*Required action*. Copy the entries exactly. Their pictures do not belong in the copy.

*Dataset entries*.
+---+

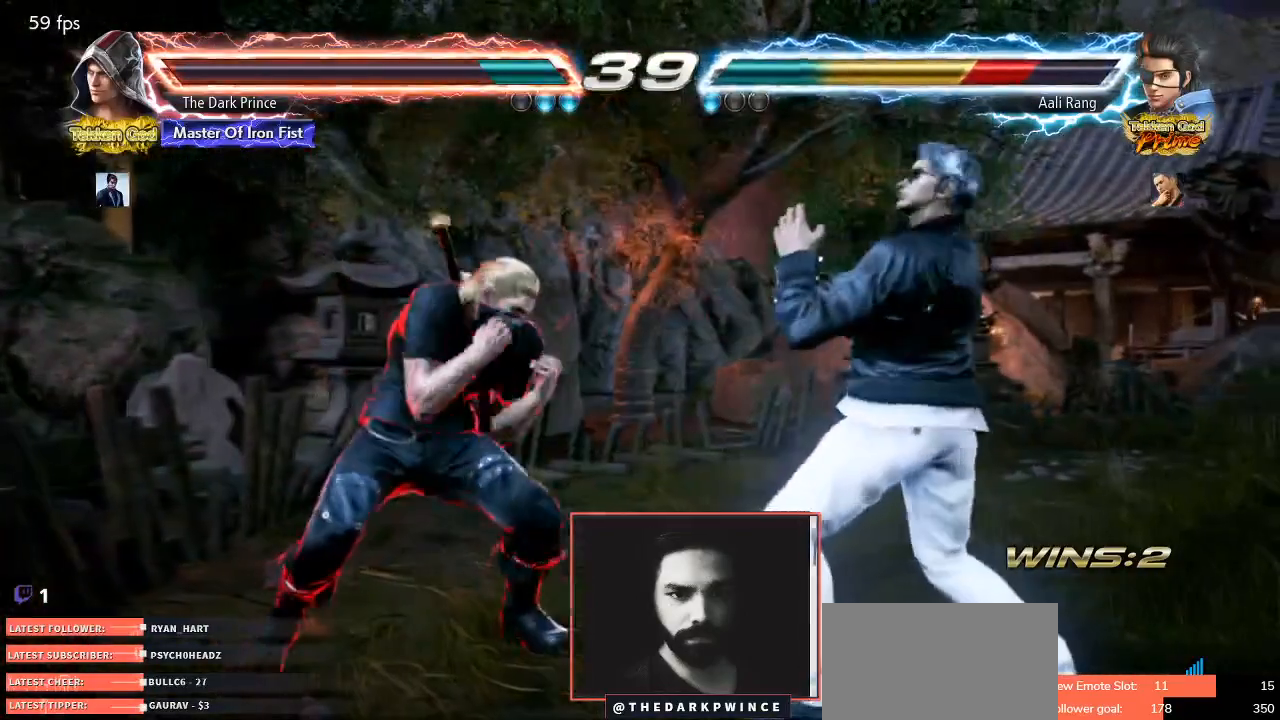
{"buttons": [], "left_stick": "center", "events": [[350, "left_stick", "left"], [400, "R1", "up"], [467, "left_stick", "center"]]}
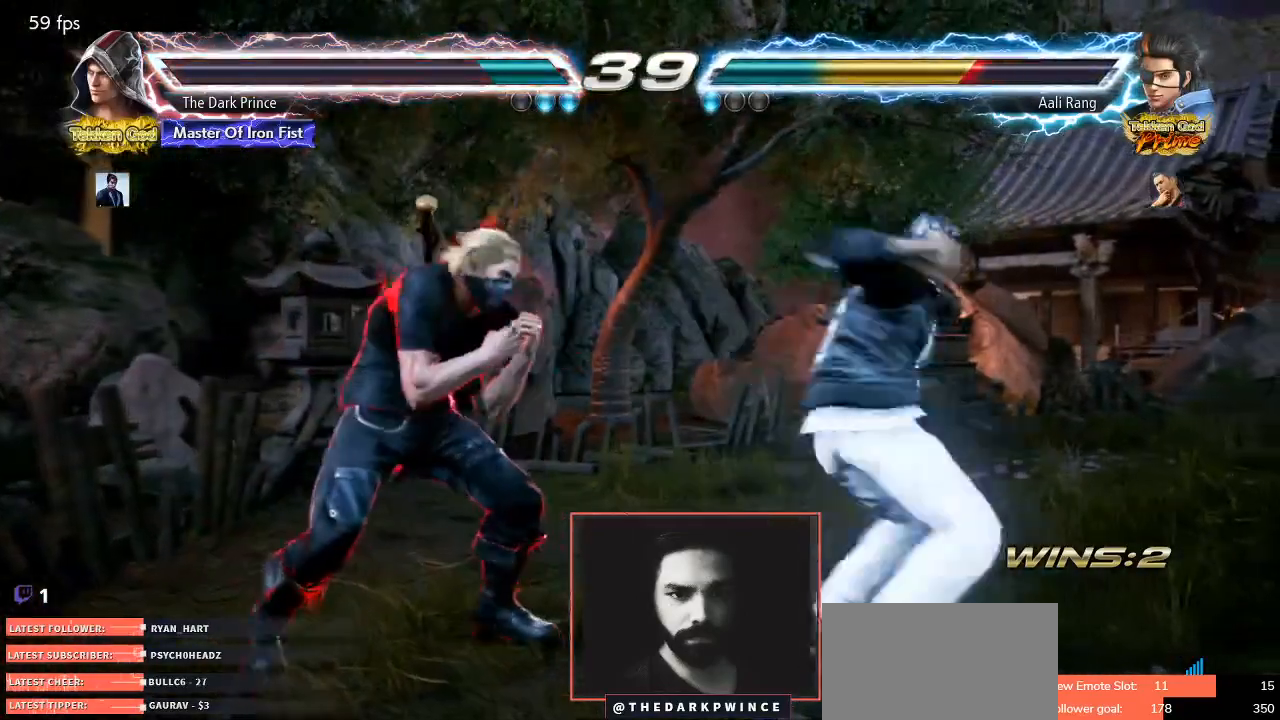
{"buttons": ["R2"], "left_stick": "center", "events": [[17, "R2", "down"], [283, "left_stick", "down-right"], [433, "left_stick", "center"]]}
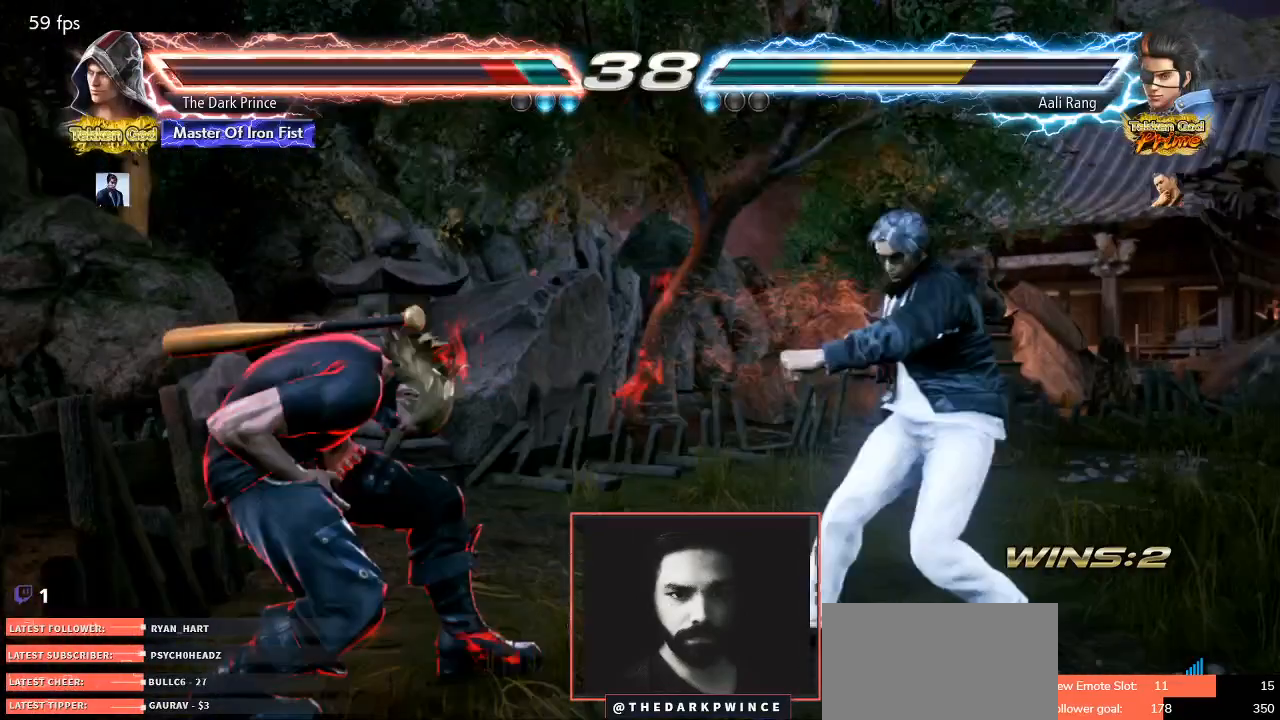
{"buttons": ["R2"], "left_stick": "center", "events": []}
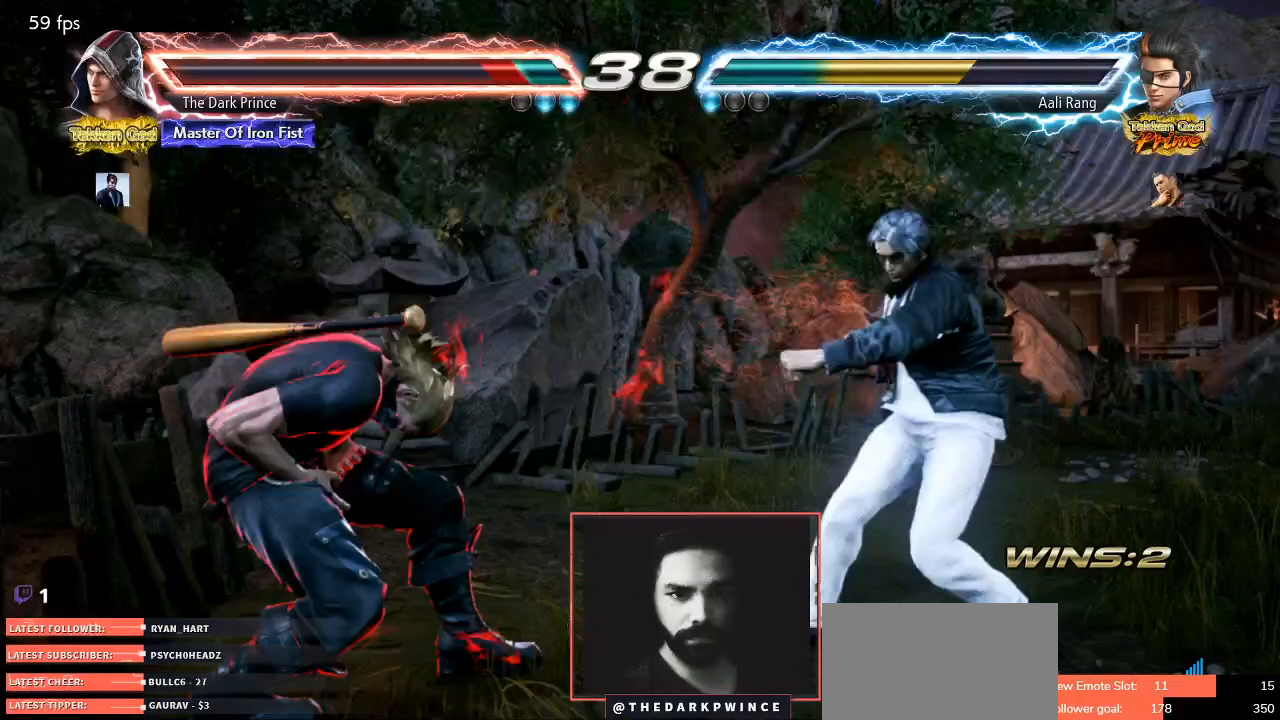
{"buttons": ["R2"], "left_stick": "center", "events": []}
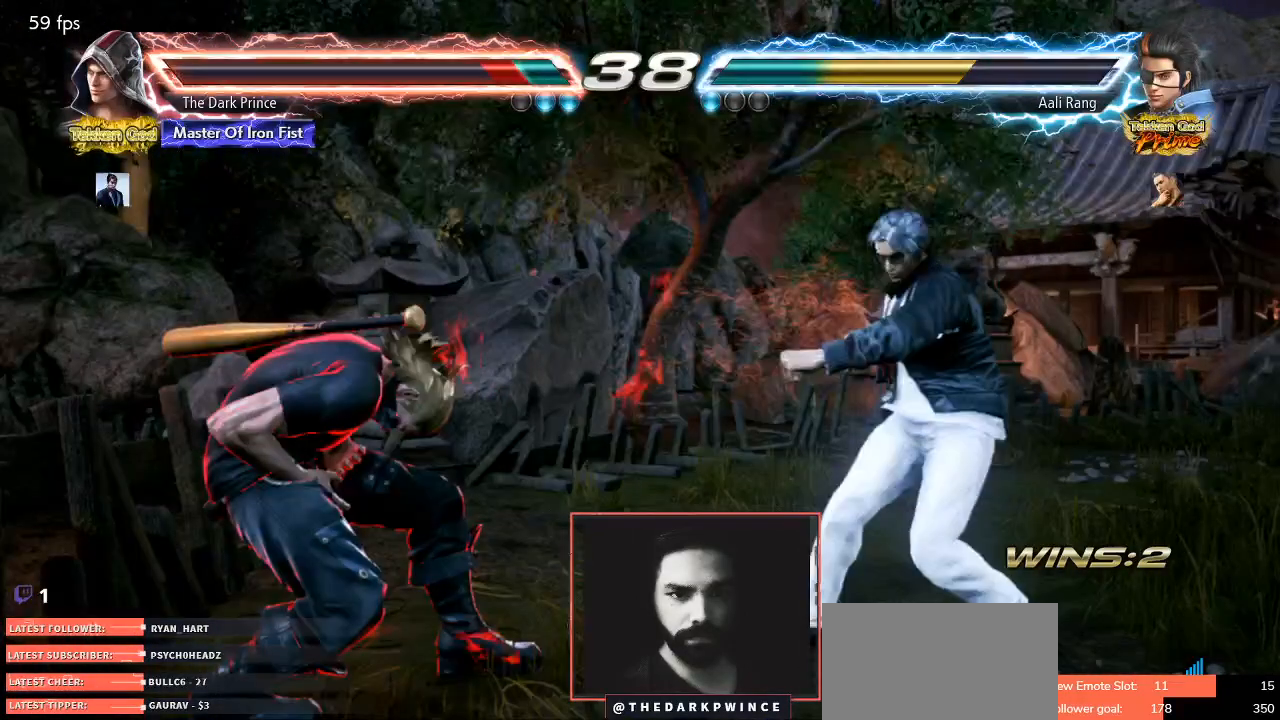
{"buttons": ["R2"], "left_stick": "center", "events": []}
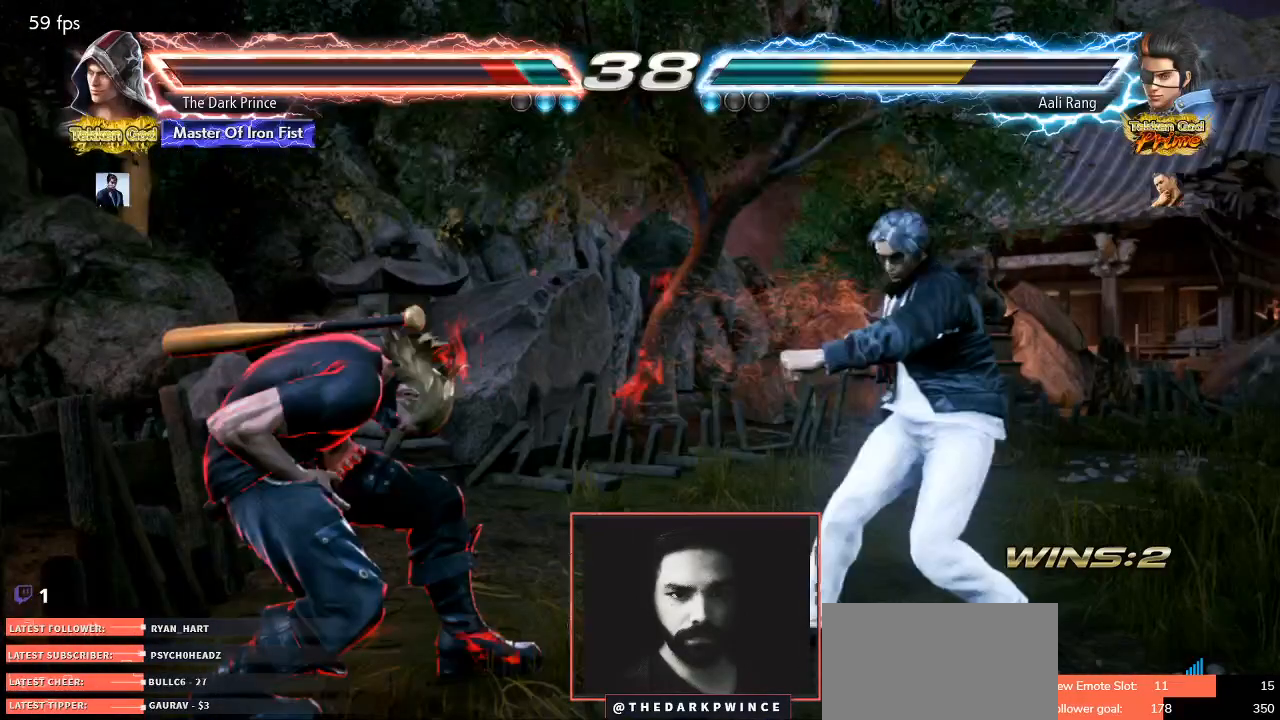
{"buttons": [], "left_stick": "center", "events": [[500, "R2", "up"]]}
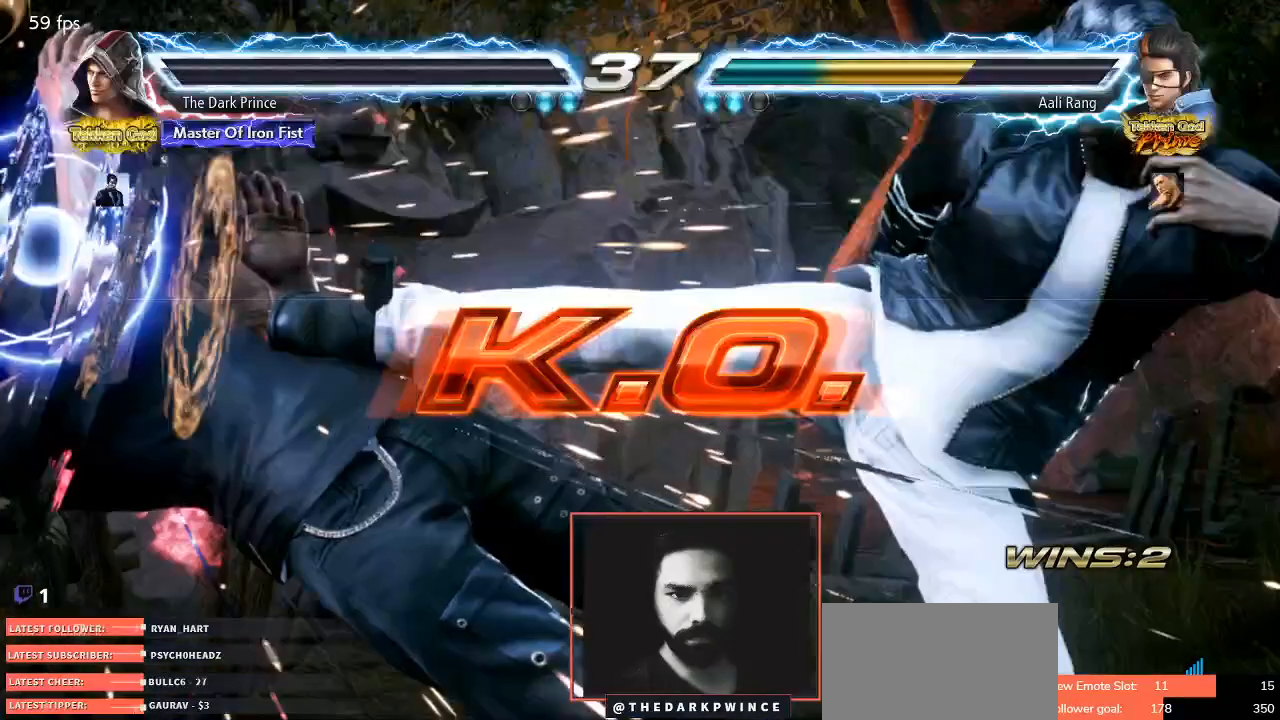
{"buttons": [], "left_stick": "center", "events": []}
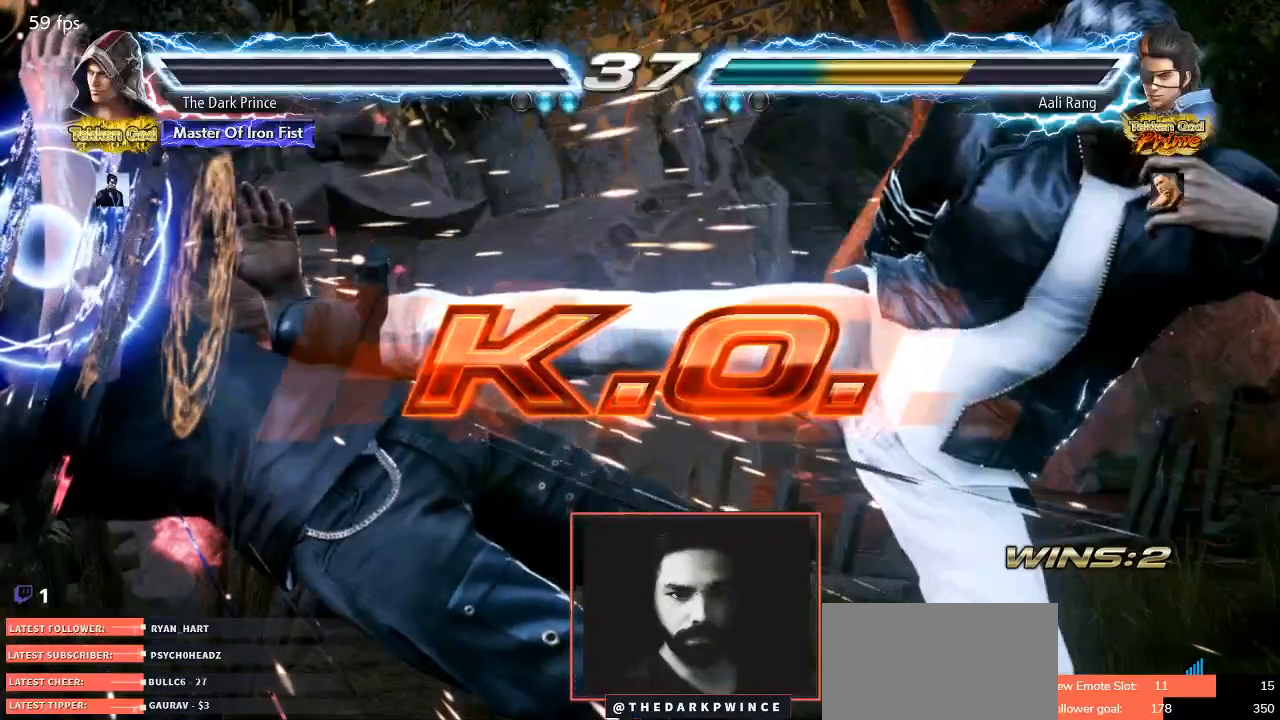
{"buttons": [], "left_stick": "center", "events": []}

+---+

*Output of the exercise*.
{"buttons": [], "left_stick": "center", "events": [[350, "left_stick", "left"], [400, "R1", "up"], [467, "left_stick", "center"]]}
{"buttons": ["R2"], "left_stick": "center", "events": [[17, "R2", "down"], [283, "left_stick", "down-right"], [433, "left_stick", "center"]]}
{"buttons": ["R2"], "left_stick": "center", "events": []}
{"buttons": ["R2"], "left_stick": "center", "events": []}
{"buttons": ["R2"], "left_stick": "center", "events": []}
{"buttons": [], "left_stick": "center", "events": [[500, "R2", "up"]]}
{"buttons": [], "left_stick": "center", "events": []}
{"buttons": [], "left_stick": "center", "events": []}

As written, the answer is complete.